— А ты ведь тоже воин?
— Я наемник. Хожу по дорогам, подряжаюсь служить тому, кто большую плату предложит.
— Так если один столько предложит, а недруг его больше посулит, ты кому служить пойдешь?
Тинар хмыкнул:
— Догадайся.
— И тебе все равно, отчего они недругами стали?
— Я же не судья разбираться.
— А если скажет человека убить, тоже пойдешь?
— Ну может пойду.
Я так на месте и замерла:
— Вот так за деньги убьешь?
— Слушай, мне заказ дают, я принимаю, но чести воинской за золото не продаю, по ситуации судить надо.
Сказал так и отвернулся, а у меня мурашки вдоль позвоночника побежали. Вдруг он, не задумываясь, на месте убить может, ежели ему что не по нраву придется?

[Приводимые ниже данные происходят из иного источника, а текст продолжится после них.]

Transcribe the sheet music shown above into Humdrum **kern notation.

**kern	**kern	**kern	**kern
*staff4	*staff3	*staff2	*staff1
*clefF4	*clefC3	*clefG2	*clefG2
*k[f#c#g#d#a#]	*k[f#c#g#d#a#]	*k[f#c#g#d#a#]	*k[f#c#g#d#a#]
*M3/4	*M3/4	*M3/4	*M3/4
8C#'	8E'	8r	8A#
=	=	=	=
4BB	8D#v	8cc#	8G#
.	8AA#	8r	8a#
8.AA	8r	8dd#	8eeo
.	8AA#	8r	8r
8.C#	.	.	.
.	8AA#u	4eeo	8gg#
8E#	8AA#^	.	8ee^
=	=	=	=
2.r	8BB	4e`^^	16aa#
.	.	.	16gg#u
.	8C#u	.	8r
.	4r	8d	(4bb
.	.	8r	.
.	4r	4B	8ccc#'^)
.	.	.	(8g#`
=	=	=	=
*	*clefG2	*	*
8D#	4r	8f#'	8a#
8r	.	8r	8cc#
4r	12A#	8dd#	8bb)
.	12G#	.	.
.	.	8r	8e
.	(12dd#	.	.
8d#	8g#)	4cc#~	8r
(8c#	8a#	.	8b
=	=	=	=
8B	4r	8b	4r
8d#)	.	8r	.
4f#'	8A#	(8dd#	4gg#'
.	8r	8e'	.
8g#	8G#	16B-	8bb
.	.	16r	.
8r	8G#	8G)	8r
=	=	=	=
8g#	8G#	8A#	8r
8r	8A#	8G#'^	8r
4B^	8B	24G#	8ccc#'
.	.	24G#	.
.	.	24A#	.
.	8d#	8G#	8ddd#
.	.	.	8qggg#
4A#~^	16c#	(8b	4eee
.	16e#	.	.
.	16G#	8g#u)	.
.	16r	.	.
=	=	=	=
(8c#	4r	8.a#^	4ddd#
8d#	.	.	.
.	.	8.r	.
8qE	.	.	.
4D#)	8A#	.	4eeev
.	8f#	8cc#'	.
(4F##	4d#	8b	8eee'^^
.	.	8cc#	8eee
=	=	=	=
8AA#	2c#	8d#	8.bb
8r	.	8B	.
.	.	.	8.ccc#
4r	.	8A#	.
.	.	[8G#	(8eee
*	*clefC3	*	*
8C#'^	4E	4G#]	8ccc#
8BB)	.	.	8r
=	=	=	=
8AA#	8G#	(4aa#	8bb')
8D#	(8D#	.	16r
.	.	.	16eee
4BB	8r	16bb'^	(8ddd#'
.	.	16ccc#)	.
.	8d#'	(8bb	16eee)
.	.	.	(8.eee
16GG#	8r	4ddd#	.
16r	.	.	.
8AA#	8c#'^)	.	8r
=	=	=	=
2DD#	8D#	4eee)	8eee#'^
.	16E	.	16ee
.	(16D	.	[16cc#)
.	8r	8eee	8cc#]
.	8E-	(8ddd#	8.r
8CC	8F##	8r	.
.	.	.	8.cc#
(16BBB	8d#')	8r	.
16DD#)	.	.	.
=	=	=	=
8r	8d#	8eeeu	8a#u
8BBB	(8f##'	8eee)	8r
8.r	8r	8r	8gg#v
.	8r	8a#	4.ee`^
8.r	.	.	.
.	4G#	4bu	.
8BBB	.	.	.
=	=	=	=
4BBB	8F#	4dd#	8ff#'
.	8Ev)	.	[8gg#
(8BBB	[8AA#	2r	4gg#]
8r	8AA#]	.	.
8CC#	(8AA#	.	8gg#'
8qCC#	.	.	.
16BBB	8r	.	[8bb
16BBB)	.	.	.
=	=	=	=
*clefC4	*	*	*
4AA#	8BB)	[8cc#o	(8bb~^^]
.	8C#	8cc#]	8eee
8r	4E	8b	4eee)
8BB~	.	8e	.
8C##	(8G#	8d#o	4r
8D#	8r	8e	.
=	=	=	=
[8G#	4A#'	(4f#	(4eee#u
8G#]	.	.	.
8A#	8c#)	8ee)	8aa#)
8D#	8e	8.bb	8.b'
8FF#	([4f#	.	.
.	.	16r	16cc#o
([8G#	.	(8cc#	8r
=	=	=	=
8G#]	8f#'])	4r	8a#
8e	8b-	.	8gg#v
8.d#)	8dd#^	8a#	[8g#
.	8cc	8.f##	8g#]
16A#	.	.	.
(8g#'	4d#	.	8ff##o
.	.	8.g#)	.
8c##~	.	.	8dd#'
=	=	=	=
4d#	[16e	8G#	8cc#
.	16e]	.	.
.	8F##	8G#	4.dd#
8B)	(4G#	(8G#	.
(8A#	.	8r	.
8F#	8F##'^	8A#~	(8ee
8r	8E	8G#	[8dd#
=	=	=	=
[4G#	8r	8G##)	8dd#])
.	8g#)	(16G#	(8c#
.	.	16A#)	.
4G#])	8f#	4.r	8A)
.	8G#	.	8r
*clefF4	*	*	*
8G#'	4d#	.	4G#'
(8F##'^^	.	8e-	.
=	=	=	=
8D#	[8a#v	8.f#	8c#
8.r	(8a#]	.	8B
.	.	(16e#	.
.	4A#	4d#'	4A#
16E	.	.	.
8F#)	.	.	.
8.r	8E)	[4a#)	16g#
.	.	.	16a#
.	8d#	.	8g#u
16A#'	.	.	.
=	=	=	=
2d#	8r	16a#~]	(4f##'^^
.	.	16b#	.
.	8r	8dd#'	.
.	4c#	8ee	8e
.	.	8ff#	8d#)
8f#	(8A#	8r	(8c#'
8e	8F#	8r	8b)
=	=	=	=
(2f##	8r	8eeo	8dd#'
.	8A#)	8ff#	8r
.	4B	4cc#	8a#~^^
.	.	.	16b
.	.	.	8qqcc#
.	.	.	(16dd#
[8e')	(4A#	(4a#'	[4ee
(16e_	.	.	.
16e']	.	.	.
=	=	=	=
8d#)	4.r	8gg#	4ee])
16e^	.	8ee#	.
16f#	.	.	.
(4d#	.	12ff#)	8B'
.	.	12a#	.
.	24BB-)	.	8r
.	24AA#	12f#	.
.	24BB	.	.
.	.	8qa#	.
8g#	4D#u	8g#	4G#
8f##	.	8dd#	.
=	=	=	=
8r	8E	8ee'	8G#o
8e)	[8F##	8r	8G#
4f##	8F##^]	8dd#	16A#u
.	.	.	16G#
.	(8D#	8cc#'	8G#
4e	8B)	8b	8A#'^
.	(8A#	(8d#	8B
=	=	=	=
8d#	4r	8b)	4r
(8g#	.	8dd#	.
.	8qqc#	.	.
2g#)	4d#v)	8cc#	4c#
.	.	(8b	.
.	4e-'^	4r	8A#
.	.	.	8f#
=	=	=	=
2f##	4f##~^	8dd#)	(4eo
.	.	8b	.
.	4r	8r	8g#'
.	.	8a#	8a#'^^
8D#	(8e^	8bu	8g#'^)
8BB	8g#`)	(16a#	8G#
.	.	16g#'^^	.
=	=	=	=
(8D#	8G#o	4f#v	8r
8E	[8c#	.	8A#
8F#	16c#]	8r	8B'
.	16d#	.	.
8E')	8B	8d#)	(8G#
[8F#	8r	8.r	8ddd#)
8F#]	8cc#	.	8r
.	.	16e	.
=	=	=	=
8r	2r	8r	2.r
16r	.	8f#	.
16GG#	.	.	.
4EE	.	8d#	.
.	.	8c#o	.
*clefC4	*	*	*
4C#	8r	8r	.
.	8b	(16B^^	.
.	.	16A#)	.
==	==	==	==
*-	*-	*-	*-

Стала с тех пор я Тинара сторониться, ну а он, как нарочно, вечно везде мне попадался. Трогать не трогал, но глазом хитро косил и все хмыкал себе под нос. Один раз увидела, как он Басютку на руки подхватил, и не совладала с собой, подбежала, забрала братца. Матушка мне потом выговорила в сердцах, что я к гостю больно неприветлива, а мне и боязно было ей рассказать, кто он такой. Прогнать такого не прогонишь, а против себя озлобить — последнее дело.
Прожил у нас воин недели две, уже лед на реке потаял, и заметила я, что больно он стал задумчив. Один раз зашла в избу, а Тинар рядом с дядькой сидит, а перед ними бересты лист расстелен.
— Ты мне, Агнат, нарисуй, как туда пройти.
— Да я дорогу еще с молодчества помню. Была тогда мысль в форт податься, так что путь тебе нарисую точнехонько.
Я прошла к печи и принялась выгребать золу. Мужчины замолчали на время, слышен был только скрип пишущей палочки.
— Что-то непонятно мне, где что. Подписать бы.
— Да коли бы я писать умел… Вон Мирку попроси, она одна у нас грамоту разумеет и писать может.